• COLLECTED DATA
--- START ---

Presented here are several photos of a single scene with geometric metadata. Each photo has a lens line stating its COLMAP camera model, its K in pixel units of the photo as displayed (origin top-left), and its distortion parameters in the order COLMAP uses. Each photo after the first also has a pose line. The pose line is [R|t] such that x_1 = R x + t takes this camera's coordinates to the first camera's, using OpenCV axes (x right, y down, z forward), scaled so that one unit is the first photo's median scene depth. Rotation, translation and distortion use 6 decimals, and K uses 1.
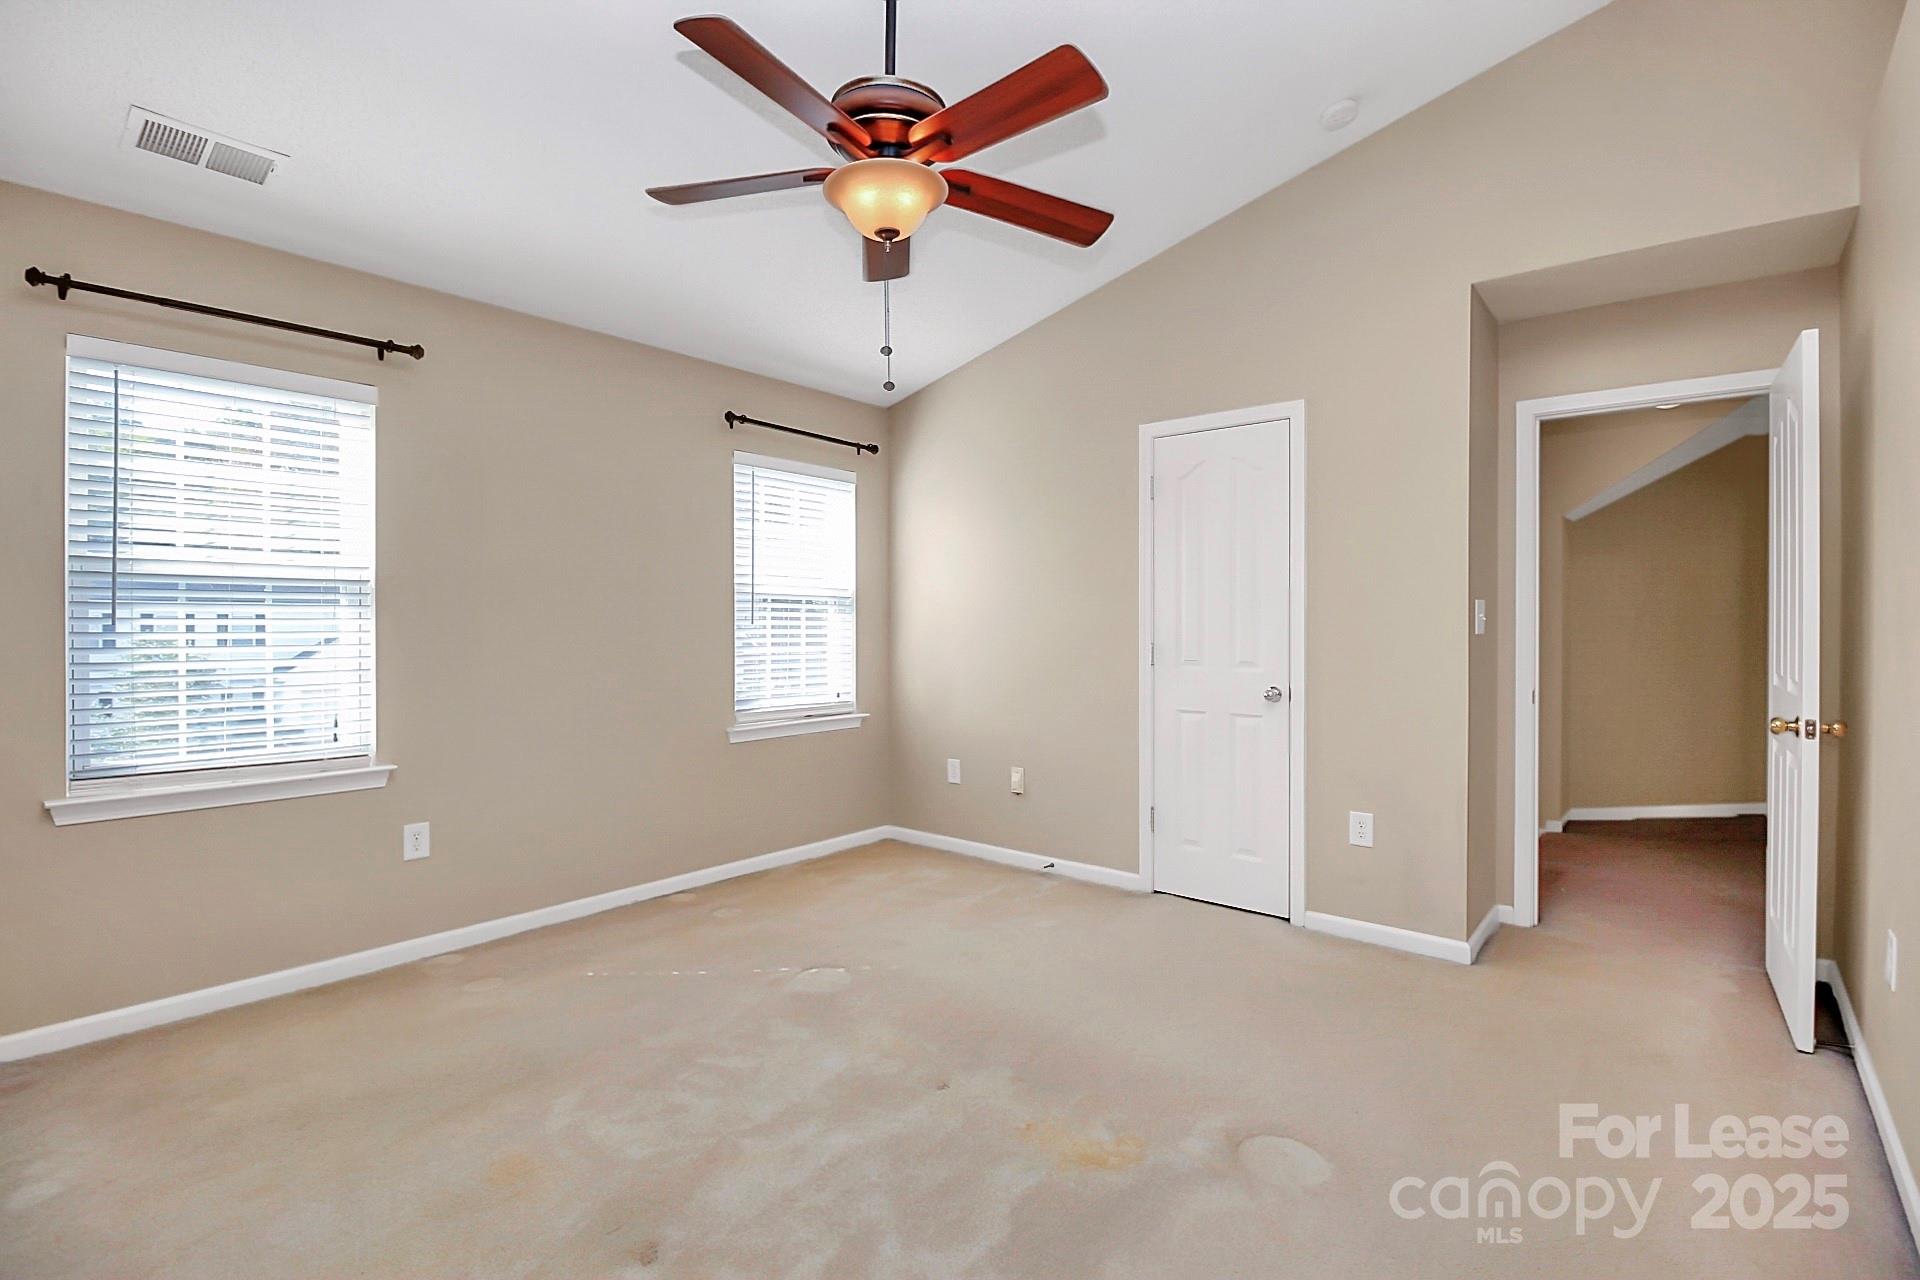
lens RADIAL K [[894.6, 0, 951.5], [0, 894.6, 632.0], [0, 0, 1]] dist [-0.001834, -0.001382]
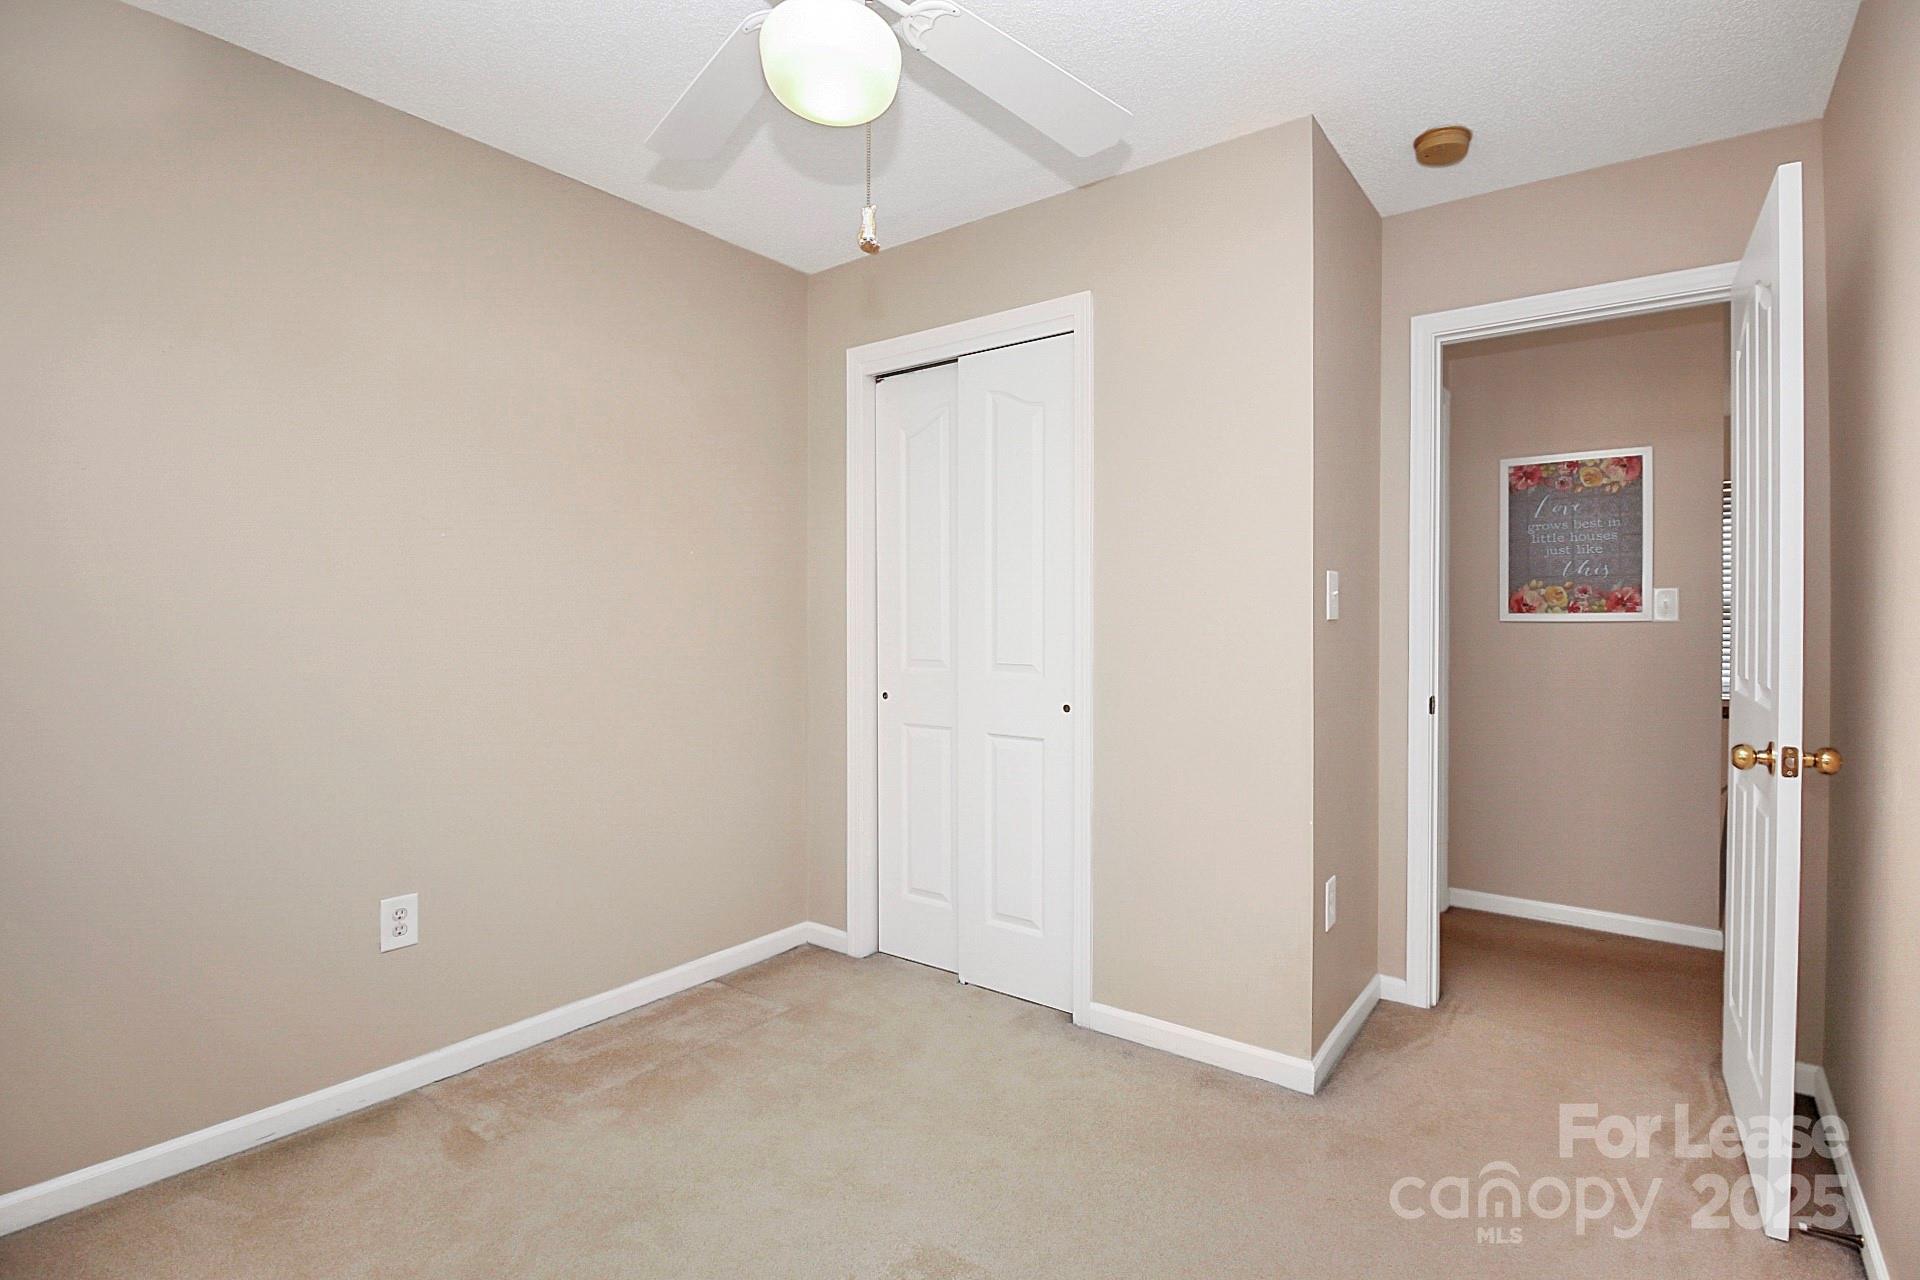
lens RADIAL K [[894.6, 0, 974.8], [0, 894.6, 622.8], [0, 0, 1]] dist [-0.001834, -0.001382]
pose [[0.999097, -0.002081, 0.042433, 0.280890], [0.001822, 0.999980, 0.006134, 0.000290], [-0.042445, -0.006051, 0.999080, 0.309739]]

--- END ---

• EXERCISE
Pick out every line of the material that contains the word "lens" and copy each one in full.

• ANSWER TO THIS TASK
Presented here are several photos of a single scene with geometric metadata. Each photo has a lens line stating its COLMAP camera model, its K in pixel units of the photo as displayed (origin top-left), and its distortion parameters in the order COLMAP uses. Each photo after the first also has a pose line. The pose line is [R|t] such that x_1 = R x + t takes this camera's coordinates to the first camera's, using OpenCV axes (x right, y down, z forward), scaled so that one unit is the first photo's median scene depth. Rotation, translation and distortion use 6 decimals, and K uses 1.
lens RADIAL K [[894.6, 0, 951.5], [0, 894.6, 632.0], [0, 0, 1]] dist [-0.001834, -0.001382]
lens RADIAL K [[894.6, 0, 974.8], [0, 894.6, 622.8], [0, 0, 1]] dist [-0.001834, -0.001382]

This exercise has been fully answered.